Ich ziehe den Gürtel des Morgenmantels fest, auch wenn er bereits fest sitzt.
„Ist Steen da drin?“ Torben macht eine Kopfbewegung an mir vorbei. „Wir würden gern kurz mit ihm sprechen.“
Ich stütze eine Hand gegen den Türrahmen und versperre den Weg. „Es passt leider nicht besonders gut. Er liegt gerade im Bett und … schläft.“
Dagmar zieht den Ärmel hoch und schaut auf ihre Uhr.
„Kann er euch nicht zurückrufen?“, frage ich. „Wenn er aufwacht.“
„Wir möchten sehr gern mit ihm persönlich sprechen“, sagt Torben.
„Es dauert nicht sehr lang.“
„Ihr könnt es einfach mir sagen, dann gebe ich es weiter.“
„Wie gesagt, möchten wir sehr gern mit ihm persönlich sprechen. Es geht um seinen Vater.“
Das verwirrt mich so, dass mein Arm wieder nach unten sinkt.
Steens Vater?
„Okay“, sage ich. „Dann kommt herein.“
Mit dem Fuß schiebe ich den Präsentkorb zur Geburt zur Seite, den ich immer noch nicht vom Türabsatz entfernt und ins Haus genommen habe. Das regennasse Zellophan klebt an einer herzförmigen Schachtel Pralinen und einer Tüte Kaffeebohnen. Die Karte ist vom Regen ganz kaputt.

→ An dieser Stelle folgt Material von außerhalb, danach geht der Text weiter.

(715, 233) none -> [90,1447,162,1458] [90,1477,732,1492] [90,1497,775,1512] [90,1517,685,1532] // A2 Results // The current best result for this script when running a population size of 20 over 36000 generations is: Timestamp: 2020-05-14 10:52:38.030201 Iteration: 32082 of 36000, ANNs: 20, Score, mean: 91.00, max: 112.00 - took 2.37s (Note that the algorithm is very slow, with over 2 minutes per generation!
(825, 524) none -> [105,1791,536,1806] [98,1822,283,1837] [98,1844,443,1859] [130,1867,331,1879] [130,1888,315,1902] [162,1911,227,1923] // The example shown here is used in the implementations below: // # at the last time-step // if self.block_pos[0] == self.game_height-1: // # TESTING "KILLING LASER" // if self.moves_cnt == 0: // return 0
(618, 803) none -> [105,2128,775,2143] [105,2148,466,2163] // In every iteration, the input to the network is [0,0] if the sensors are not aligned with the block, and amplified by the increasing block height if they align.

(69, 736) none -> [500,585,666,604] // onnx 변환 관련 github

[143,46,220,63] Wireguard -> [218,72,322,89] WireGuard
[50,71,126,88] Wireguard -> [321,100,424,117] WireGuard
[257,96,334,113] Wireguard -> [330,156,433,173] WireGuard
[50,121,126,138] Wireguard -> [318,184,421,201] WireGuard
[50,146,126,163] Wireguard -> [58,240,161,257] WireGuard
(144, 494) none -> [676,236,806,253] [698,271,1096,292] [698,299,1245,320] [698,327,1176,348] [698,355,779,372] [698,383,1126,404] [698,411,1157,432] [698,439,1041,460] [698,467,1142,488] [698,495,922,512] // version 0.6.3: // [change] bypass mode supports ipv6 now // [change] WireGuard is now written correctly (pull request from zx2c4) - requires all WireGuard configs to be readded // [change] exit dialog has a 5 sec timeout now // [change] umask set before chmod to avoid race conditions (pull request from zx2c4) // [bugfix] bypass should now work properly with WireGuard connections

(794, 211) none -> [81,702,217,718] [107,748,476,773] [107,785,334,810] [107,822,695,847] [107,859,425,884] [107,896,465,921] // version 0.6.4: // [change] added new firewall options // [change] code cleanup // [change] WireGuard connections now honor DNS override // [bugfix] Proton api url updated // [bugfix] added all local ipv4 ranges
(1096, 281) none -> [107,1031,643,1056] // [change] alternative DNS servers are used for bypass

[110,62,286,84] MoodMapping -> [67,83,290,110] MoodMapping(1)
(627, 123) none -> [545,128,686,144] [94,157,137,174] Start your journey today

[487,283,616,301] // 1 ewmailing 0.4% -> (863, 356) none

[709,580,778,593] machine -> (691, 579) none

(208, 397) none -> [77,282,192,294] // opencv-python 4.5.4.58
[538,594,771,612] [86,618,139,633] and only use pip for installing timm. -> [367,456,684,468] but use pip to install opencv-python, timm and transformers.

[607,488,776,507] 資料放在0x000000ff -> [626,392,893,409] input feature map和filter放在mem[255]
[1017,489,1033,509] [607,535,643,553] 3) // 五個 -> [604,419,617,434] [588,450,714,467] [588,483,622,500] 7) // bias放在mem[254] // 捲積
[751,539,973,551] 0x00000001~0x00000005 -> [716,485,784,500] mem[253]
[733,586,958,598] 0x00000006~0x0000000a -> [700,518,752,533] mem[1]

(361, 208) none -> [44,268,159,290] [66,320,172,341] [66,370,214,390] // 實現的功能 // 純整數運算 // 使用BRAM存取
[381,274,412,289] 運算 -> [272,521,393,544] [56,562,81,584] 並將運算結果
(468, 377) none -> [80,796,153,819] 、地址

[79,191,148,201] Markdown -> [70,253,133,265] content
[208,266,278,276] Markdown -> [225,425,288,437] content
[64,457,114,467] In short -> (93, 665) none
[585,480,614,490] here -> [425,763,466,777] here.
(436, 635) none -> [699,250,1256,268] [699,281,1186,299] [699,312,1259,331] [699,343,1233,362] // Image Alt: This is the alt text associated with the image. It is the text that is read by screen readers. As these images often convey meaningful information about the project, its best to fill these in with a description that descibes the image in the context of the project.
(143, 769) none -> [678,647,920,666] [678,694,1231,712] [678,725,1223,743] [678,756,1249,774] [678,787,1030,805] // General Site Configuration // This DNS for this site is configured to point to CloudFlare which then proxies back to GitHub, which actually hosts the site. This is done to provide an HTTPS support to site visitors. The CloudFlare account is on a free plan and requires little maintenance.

Torben und Dagmar betreten die Diele. Ihr Blick gleitet durch den halbdunklen, unordentlichen Raum.
„So eine habe ich mir immer gewünscht.“ Sie tätschelt die raue Backsteinmauer. „Wir wohnen auch in einem roten Backsteinhaus.“
„Den Putz zu entfernen, macht eine Riesensauerei“, sagt Torben, als ich nicht antworte.
Ich entferne den Haufen mit verschwitzten Laken, der im Weg liegt. Schiebe die ungeöffneten Briefe von der Gemeinde unter Werbesendungen und lasse ein Päckchen Feuchttücher auf den Boden fallen. Alle Muskeln in meinem Körper spannen sich an. Ist es illegal, dass ich niemanden angerufen habe? Dass ich ihn einfach liegen lasse?